[[ Records to process open ]]

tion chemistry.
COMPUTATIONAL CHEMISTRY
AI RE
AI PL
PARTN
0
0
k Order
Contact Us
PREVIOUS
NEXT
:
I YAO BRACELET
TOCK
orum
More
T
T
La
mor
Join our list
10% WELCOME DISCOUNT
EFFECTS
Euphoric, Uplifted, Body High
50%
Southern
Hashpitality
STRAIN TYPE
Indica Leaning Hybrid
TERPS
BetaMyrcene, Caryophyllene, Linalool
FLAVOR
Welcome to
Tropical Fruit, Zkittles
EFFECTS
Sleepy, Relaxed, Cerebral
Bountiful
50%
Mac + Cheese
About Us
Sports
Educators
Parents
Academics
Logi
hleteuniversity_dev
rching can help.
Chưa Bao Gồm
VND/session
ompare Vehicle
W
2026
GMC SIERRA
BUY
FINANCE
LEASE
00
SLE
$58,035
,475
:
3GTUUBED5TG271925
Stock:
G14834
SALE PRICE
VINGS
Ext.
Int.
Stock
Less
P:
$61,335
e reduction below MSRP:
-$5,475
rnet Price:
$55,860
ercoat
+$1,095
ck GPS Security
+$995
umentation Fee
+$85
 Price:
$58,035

[[ Records to process closed ]]
[[ Records to process open ]]

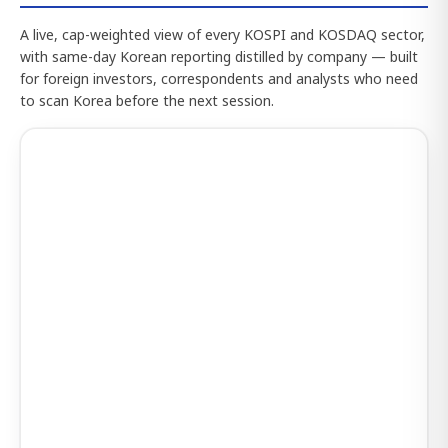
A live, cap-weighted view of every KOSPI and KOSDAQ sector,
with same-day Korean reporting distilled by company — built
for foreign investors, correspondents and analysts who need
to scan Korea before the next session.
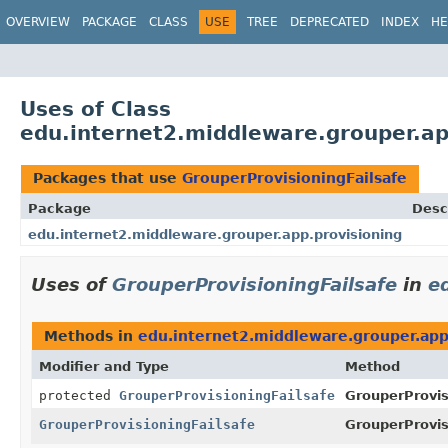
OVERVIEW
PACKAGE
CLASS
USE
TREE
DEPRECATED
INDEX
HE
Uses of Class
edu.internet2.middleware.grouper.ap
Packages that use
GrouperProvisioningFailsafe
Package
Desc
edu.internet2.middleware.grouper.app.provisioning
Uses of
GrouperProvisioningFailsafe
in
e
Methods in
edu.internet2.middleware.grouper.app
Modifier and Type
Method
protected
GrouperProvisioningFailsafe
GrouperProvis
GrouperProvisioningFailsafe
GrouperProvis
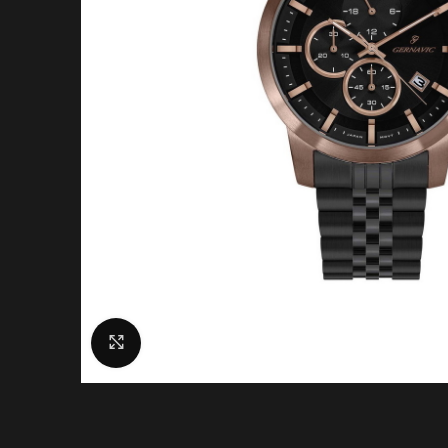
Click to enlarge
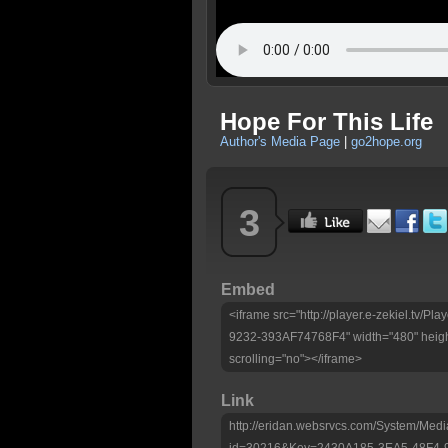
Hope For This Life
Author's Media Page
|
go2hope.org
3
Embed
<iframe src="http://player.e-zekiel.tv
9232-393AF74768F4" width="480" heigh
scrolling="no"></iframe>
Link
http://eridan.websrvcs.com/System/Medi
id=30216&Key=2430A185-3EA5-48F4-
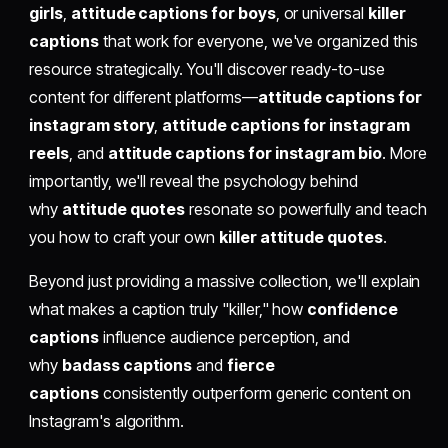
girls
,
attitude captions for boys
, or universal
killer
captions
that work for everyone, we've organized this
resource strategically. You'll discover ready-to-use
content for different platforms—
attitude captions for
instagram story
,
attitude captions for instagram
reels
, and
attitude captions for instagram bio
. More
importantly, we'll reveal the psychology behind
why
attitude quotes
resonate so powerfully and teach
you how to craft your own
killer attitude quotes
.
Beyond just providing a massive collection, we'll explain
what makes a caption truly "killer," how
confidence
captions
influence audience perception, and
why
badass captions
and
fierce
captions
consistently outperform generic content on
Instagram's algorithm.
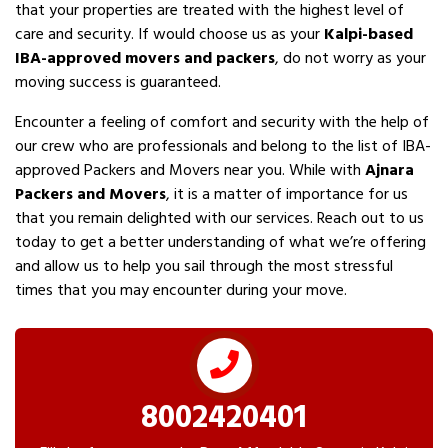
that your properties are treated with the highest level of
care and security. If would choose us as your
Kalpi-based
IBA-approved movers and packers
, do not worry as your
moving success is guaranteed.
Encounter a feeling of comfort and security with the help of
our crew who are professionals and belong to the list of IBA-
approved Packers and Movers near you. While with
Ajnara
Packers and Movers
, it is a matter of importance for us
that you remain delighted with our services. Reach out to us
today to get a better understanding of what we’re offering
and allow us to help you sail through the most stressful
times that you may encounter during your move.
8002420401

[[ Records to process closed ]]

The word "middleware" appears in some lines of the data. Copy every one of those lines.

# [Written response]
edu.internet2.middleware.grouper.ap
edu.internet2.middleware.grouper.app.provisioning
edu.internet2.middleware.grouper.app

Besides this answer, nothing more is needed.